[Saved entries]
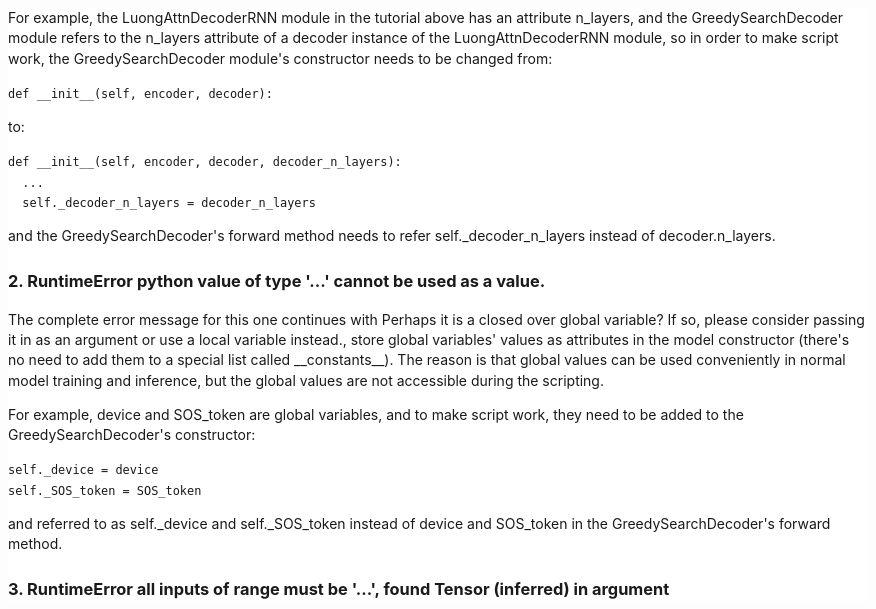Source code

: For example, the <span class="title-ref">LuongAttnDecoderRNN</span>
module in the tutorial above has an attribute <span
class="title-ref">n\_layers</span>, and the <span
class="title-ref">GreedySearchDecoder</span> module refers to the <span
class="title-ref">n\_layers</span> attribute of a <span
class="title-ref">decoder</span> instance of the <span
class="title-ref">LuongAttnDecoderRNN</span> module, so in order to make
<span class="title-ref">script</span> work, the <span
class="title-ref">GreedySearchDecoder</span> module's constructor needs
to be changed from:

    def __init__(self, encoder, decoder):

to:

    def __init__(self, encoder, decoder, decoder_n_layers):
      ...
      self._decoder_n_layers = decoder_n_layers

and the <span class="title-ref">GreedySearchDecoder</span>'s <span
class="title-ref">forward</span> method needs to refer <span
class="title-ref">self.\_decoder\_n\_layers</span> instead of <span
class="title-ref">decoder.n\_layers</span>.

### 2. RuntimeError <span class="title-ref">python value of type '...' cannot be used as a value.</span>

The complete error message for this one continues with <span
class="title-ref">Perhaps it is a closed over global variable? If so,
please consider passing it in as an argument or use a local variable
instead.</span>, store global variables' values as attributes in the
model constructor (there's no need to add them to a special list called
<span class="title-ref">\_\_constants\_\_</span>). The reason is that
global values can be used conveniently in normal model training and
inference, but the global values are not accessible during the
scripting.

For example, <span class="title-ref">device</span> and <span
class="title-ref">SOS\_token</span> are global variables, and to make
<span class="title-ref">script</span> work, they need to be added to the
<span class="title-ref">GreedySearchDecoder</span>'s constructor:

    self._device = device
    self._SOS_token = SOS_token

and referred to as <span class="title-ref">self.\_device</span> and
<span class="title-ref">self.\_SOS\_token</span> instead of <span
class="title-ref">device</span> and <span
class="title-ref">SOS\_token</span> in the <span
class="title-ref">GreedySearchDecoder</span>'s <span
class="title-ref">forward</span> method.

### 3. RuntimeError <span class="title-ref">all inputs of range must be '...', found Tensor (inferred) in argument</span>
--
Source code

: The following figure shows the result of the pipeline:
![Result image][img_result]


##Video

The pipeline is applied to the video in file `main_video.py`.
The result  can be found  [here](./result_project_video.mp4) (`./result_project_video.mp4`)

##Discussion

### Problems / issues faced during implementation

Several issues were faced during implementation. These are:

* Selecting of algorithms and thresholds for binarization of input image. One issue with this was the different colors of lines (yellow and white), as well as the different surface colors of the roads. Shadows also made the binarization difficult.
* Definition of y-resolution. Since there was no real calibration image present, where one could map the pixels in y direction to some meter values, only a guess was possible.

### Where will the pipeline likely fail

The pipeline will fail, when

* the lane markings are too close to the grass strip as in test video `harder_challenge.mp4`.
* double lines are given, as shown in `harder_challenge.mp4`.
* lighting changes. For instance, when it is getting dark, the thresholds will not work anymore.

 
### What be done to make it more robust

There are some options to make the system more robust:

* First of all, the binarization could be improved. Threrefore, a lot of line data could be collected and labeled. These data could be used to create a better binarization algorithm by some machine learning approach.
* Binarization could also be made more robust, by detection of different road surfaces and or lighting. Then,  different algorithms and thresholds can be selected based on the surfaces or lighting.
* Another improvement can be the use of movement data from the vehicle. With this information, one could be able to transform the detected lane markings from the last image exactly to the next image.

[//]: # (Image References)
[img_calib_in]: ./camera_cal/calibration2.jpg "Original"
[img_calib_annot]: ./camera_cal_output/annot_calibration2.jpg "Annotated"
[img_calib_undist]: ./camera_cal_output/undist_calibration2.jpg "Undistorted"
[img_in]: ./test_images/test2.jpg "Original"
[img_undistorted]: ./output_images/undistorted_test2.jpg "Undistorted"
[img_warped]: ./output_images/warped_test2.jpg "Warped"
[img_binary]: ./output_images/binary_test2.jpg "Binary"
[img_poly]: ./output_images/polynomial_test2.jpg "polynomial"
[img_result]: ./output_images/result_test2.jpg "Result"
---
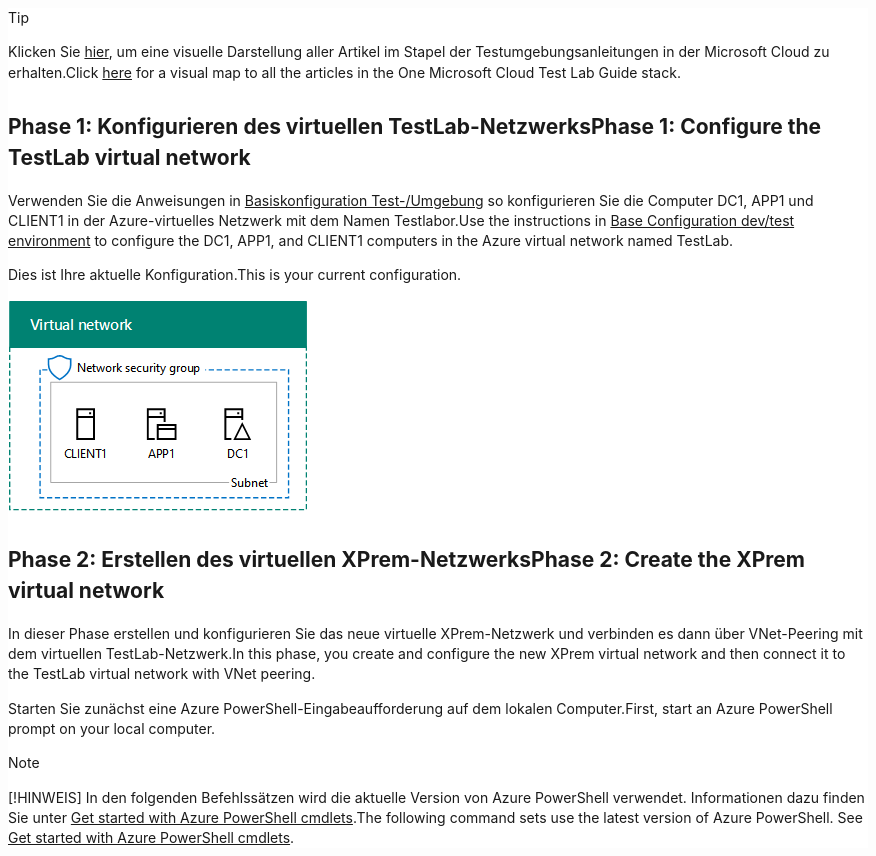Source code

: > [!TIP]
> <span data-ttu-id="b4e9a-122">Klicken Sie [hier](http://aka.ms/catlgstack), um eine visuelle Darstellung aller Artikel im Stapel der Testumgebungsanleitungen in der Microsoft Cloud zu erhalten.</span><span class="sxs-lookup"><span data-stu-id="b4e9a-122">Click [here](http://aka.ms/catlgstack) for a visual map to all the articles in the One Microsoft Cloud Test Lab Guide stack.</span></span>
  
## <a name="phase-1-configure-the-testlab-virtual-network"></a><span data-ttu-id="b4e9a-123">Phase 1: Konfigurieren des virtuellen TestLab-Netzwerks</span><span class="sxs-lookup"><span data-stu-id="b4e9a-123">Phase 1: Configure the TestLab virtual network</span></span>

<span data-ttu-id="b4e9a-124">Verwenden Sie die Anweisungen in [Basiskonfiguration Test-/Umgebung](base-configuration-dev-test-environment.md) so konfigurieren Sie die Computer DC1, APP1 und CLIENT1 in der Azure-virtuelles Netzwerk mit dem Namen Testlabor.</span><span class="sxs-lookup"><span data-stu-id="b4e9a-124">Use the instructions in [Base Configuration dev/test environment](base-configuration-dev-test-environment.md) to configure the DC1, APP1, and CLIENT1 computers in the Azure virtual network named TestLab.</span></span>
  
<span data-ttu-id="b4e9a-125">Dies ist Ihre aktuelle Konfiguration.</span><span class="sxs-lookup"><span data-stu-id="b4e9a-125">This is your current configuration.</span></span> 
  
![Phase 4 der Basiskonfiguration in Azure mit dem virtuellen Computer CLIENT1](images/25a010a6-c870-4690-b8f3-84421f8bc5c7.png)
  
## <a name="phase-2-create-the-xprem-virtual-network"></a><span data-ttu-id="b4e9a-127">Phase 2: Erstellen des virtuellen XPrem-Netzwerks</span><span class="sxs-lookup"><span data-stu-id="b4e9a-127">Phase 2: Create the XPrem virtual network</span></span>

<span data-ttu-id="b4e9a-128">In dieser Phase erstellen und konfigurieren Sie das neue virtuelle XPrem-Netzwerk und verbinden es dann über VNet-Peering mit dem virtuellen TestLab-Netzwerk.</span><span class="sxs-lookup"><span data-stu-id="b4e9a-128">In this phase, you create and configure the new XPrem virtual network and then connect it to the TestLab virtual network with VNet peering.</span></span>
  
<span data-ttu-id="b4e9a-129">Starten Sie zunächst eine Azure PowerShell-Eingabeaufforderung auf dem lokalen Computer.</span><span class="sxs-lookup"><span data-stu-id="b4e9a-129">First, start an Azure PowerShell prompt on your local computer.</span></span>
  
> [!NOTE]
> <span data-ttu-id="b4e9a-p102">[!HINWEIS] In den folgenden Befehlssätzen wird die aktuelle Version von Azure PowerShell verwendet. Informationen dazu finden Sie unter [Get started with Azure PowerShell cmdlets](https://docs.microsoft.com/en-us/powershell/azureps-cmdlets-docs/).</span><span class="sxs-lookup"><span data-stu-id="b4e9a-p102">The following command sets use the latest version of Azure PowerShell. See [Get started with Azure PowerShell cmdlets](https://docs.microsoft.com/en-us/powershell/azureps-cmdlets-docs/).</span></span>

- [WHAT IS BEING ASKED]: Reproduce the lines of the records above, starting with the line that contains "your current configuration.</span></span>" and going on through the line that contains "4 der Basiskonfiguration", with both of those lines included.

- [RESULT OF THIS TASK]:
<span data-ttu-id="b4e9a-125">Dies ist Ihre aktuelle Konfiguration.</span><span class="sxs-lookup"><span data-stu-id="b4e9a-125">This is your current configuration.</span></span> 
  
![Phase 4 der Basiskonfiguration in Azure mit dem virtuellen Computer CLIENT1](images/25a010a6-c870-4690-b8f3-84421f8bc5c7.png)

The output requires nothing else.